**Exercise instructions:**
The records that follow are to be repeated exactly, with the pictures removed.

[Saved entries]
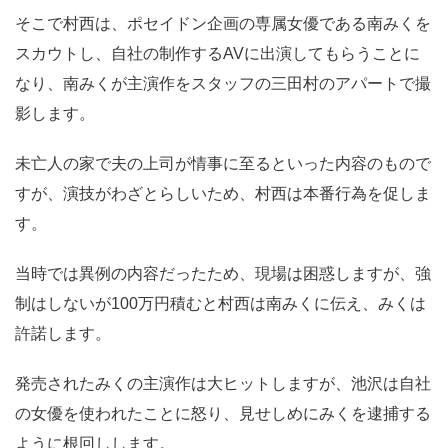
そこで村西は、ポセイドン企画の専属女優である南みくを
スカウトし、自社の制作するAVに出演してもらうことに
なり、南みくが主演作をスタッフの三田村のアパートで撮
影します。
未亡人の家で夫の上司が情事に至るといった内容のもので
すが、演技がわざとらしいため、村西は本番行為を促しま
す。
当時では異例の内容だったため、現場は困惑しますが、強
制はしないが100万円積むと村西は南みくに伝え、みくは
許諾します。
発売されたみくの主演作は大ヒットしますが、池沢は自社
の女優を使われたことに怒り、見せしめにみくを逮捕する
ように根回しします。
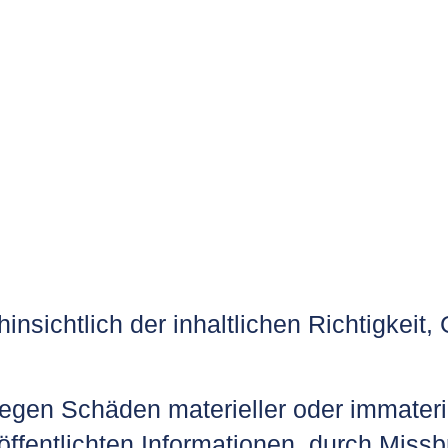
nsichtlich der inhaltlichen Richtigkeit, 
en Schäden materieller oder immateriel
öffentlichten Informationen, durch Miss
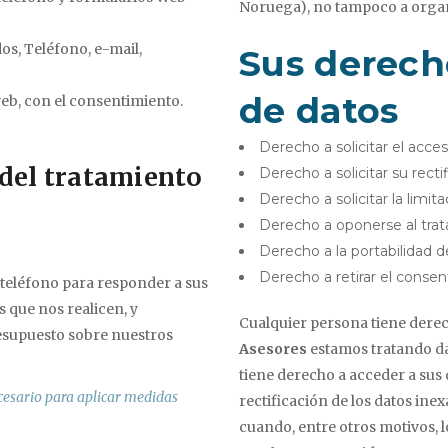
Noruega), no tampoco a organ
os, Teléfono, e-mail,
Sus derech
de datos
web, con el consentimiento.
Derecho a solicitar el acce
 del tratamiento
Derecho a solicitar su recti
Derecho a solicitar la limit
Derecho a oponerse al tra
Derecho a la portabilidad d
Derecho a retirar el conse
 teléfono para responder a sus
s que nos realicen, y
Cualquier persona tiene dere
resupuesto sobre nuestros
Asesores
estamos tratando da
tiene derecho a acceder a sus d
ecesario para aplicar medidas
rectificación de los datos inex
cuando, entre otros motivos, l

**Worked solution:**
そこで村西は、ポセイドン企画の専属女優である南みくを
スカウトし、自社の制作するAVに出演してもらうことに
なり、南みくが主演作をスタッフの三田村のアパートで撮
影します。
未亡人の家で夫の上司が情事に至るといった内容のもので
すが、演技がわざとらしいため、村西は本番行為を促しま
す。
当時では異例の内容だったため、現場は困惑しますが、強
制はしないが100万円積むと村西は南みくに伝え、みくは
許諾します。
発売されたみくの主演作は大ヒットしますが、池沢は自社
の女優を使われたことに怒り、見せしめにみくを逮捕する
ように根回しします。
nsichtlich der inhaltlichen Richtigkeit, 
en Schäden materieller oder immateriel
öffentlichten Informationen, durch Miss
Noruega), no tampoco a organ
os, Teléfono, e-mail,
Sus derech
de datos
web, con el consentimiento.
Derecho a solicitar el acce
 del tratamiento
Derecho a solicitar su recti
Derecho a solicitar la limit
Derecho a oponerse al tra
Derecho a la portabilidad d
Derecho a retirar el conse
 teléfono para responder a sus
s que nos realicen, y
Cualquier persona tiene dere
resupuesto sobre nuestros
Asesores
estamos tratando da
tiene derecho a acceder a sus d
ecesario para aplicar medidas
rectificación de los datos inex
cuando, entre otros motivos, l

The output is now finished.